(Dataset excerpts):
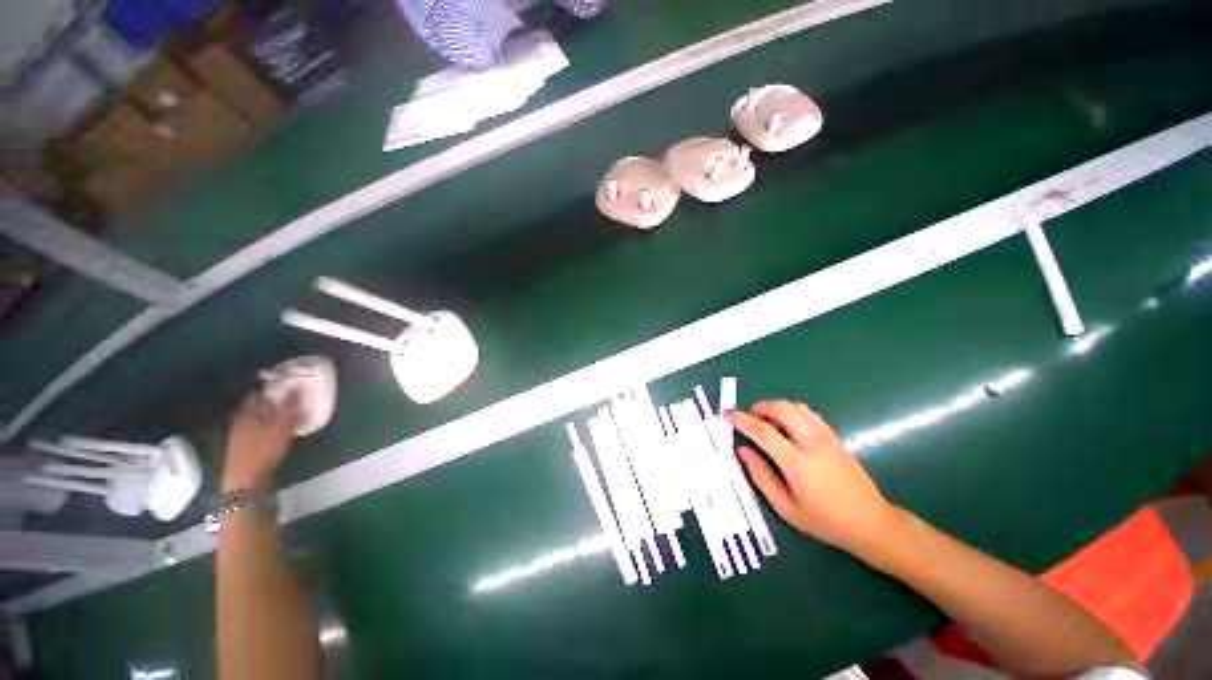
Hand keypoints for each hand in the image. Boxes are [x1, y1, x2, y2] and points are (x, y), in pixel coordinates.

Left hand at [222, 391, 296, 492]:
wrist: (246, 479)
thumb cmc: (264, 449)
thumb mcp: (282, 426)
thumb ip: (291, 406)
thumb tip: (299, 385)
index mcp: (248, 410)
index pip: (261, 391)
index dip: (274, 385)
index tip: (289, 381)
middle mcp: (241, 417)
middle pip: (259, 403)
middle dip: (274, 398)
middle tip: (292, 395)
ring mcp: (240, 431)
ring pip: (258, 415)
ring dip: (272, 411)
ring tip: (288, 410)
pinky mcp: (244, 443)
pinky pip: (259, 426)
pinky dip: (269, 423)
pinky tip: (279, 427)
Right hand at [726, 400, 896, 554]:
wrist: (871, 523)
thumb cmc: (826, 521)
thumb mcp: (786, 508)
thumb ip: (761, 476)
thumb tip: (743, 451)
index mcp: (797, 462)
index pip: (763, 431)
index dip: (741, 420)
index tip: (726, 415)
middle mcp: (812, 443)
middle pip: (782, 408)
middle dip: (760, 407)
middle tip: (748, 419)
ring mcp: (827, 438)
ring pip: (797, 407)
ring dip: (776, 408)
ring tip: (766, 423)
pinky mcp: (835, 438)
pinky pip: (809, 414)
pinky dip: (792, 412)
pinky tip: (787, 428)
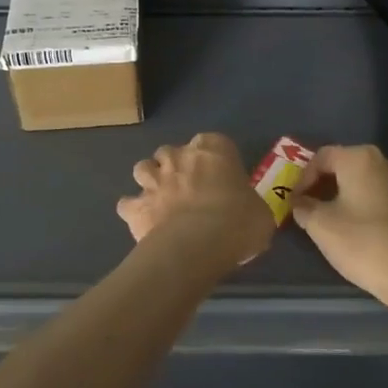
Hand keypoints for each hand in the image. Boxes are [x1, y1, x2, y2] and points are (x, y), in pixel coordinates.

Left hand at [117, 133, 272, 265]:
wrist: (198, 245)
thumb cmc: (238, 222)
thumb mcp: (260, 213)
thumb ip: (249, 205)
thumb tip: (248, 214)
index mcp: (213, 150)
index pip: (213, 142)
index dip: (214, 159)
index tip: (220, 177)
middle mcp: (179, 156)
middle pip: (171, 151)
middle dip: (176, 165)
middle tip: (189, 189)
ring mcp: (153, 180)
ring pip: (143, 168)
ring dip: (150, 180)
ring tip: (161, 199)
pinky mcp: (135, 206)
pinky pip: (127, 203)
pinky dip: (133, 210)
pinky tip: (143, 222)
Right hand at [291, 145, 387, 310]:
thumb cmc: (365, 244)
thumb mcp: (321, 227)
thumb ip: (305, 208)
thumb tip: (301, 202)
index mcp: (361, 160)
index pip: (322, 157)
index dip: (303, 178)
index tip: (295, 202)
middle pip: (349, 168)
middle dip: (328, 187)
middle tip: (314, 211)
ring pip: (373, 186)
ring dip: (354, 199)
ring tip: (343, 226)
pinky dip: (378, 213)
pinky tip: (373, 238)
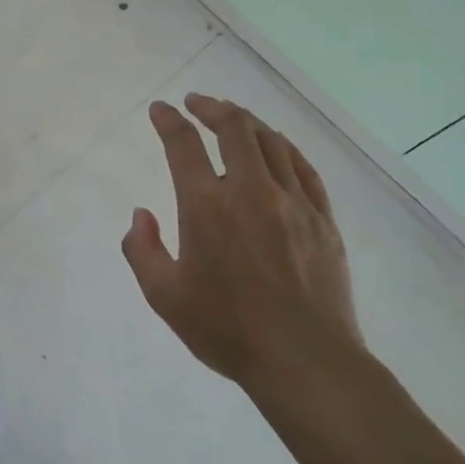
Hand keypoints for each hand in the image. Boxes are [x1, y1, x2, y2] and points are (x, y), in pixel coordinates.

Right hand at [122, 93, 363, 391]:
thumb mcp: (165, 297)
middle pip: (234, 128)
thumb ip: (142, 250)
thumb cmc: (227, 330)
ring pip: (270, 141)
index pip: (183, 145)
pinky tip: (276, 148)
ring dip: (247, 122)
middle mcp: (250, 191)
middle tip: (197, 103)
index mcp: (207, 207)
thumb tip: (141, 214)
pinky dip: (284, 148)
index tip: (160, 110)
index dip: (168, 121)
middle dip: (211, 107)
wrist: (304, 360)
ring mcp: (293, 201)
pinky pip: (303, 167)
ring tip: (233, 118)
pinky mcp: (322, 218)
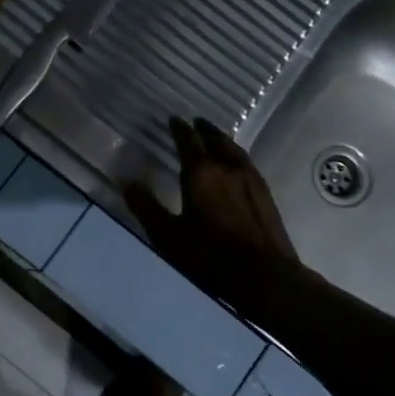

(Work item): Could the data above be copied out exactly, with no pictures kept?

(Exercise response):
Hand keypoints for each hand in the image. Boxes are [x1, y1, x2, y2] and points are (x, y), in pixel coordinates.

Left hand at [222, 391, 296, 492]:
wrist: (246, 479)
thumb cmc: (264, 449)
thumb mcp: (282, 426)
thumb ip: (291, 406)
thumb tip: (299, 385)
index mcp: (248, 410)
index pip: (261, 391)
index dip: (274, 385)
index tip: (289, 381)
middle mcp: (241, 417)
middle pip: (259, 403)
middle dip: (274, 398)
middle tip: (292, 395)
ring mcp: (240, 431)
ring pip: (258, 415)
ring dip: (272, 411)
ring tip: (288, 410)
pinky mcp: (244, 443)
pinky pip: (259, 426)
pinky dip: (269, 423)
pinky tip: (279, 427)
Right hand at [726, 400, 896, 554]:
wrist: (871, 523)
thumb cmc: (826, 521)
thumb mcp: (786, 508)
thumb ip: (761, 476)
thumb tip: (743, 451)
index mcp: (797, 462)
index pip: (763, 431)
index dip: (741, 420)
index tip: (726, 415)
middle mcp: (812, 443)
middle pip: (782, 408)
middle dip: (760, 407)
middle tip: (748, 419)
ring mcp: (827, 438)
ring pip: (797, 407)
ring dip: (776, 408)
ring tip: (766, 423)
pinky mcp: (835, 438)
pinky pip: (809, 414)
pinky dip: (792, 412)
pinky tip: (787, 428)
Hand keypoints for each hand in the image. Boxes are [x1, y1, x2, y2] and points are (x, y), in pixel coordinates.

Left hand at [117, 133, 272, 265]:
wrist: (198, 245)
thumb cmc: (238, 222)
thumb mcp: (260, 213)
thumb ip: (249, 205)
thumb tip: (248, 214)
index mcp: (213, 150)
index pip: (213, 142)
index dip: (214, 159)
index tip: (220, 177)
middle mcp: (179, 156)
middle pip: (171, 151)
middle dip: (176, 165)
middle tip: (189, 189)
ring mcp: (153, 180)
ring pip: (143, 168)
ring dip: (150, 180)
ring tip: (161, 199)
pinky mcp: (135, 206)
pinky pip: (127, 203)
pinky dip: (133, 210)
pinky tip: (143, 222)
Right hand at [291, 145, 387, 310]:
thumb cmc: (365, 244)
thumb mcp: (321, 227)
thumb ip: (305, 208)
thumb tip: (301, 202)
index mcp: (361, 160)
index pip: (322, 157)
index dip: (303, 178)
index tip: (295, 202)
middle pip: (349, 168)
middle dip: (328, 187)
middle tip: (314, 211)
ring pip: (373, 186)
ring dip: (354, 199)
ring tip: (343, 226)
pinky dip: (378, 213)
pinky tip: (373, 238)
Hand keypoints for each hand in the image. Boxes are [x1, y1, x2, y2] and points are (x, y), in pixel coordinates.

Right hand at [122, 93, 363, 391]:
thumb mcp: (165, 297)
middle pip: (234, 128)
thumb ip: (142, 250)
thumb cmc: (227, 330)
ring pip: (270, 141)
index pip: (183, 145)
pinky tip: (276, 148)
ring dip: (247, 122)
middle mcp: (250, 191)
middle tip: (197, 103)
index mcp: (207, 207)
thumb tip: (141, 214)
pinky dip: (284, 148)
index tip: (160, 110)
index dip: (168, 121)
middle dip: (211, 107)
wrist: (304, 360)
ring mcp: (293, 201)
pinky pip: (303, 167)
ring tip: (233, 118)
pinky mcp: (322, 218)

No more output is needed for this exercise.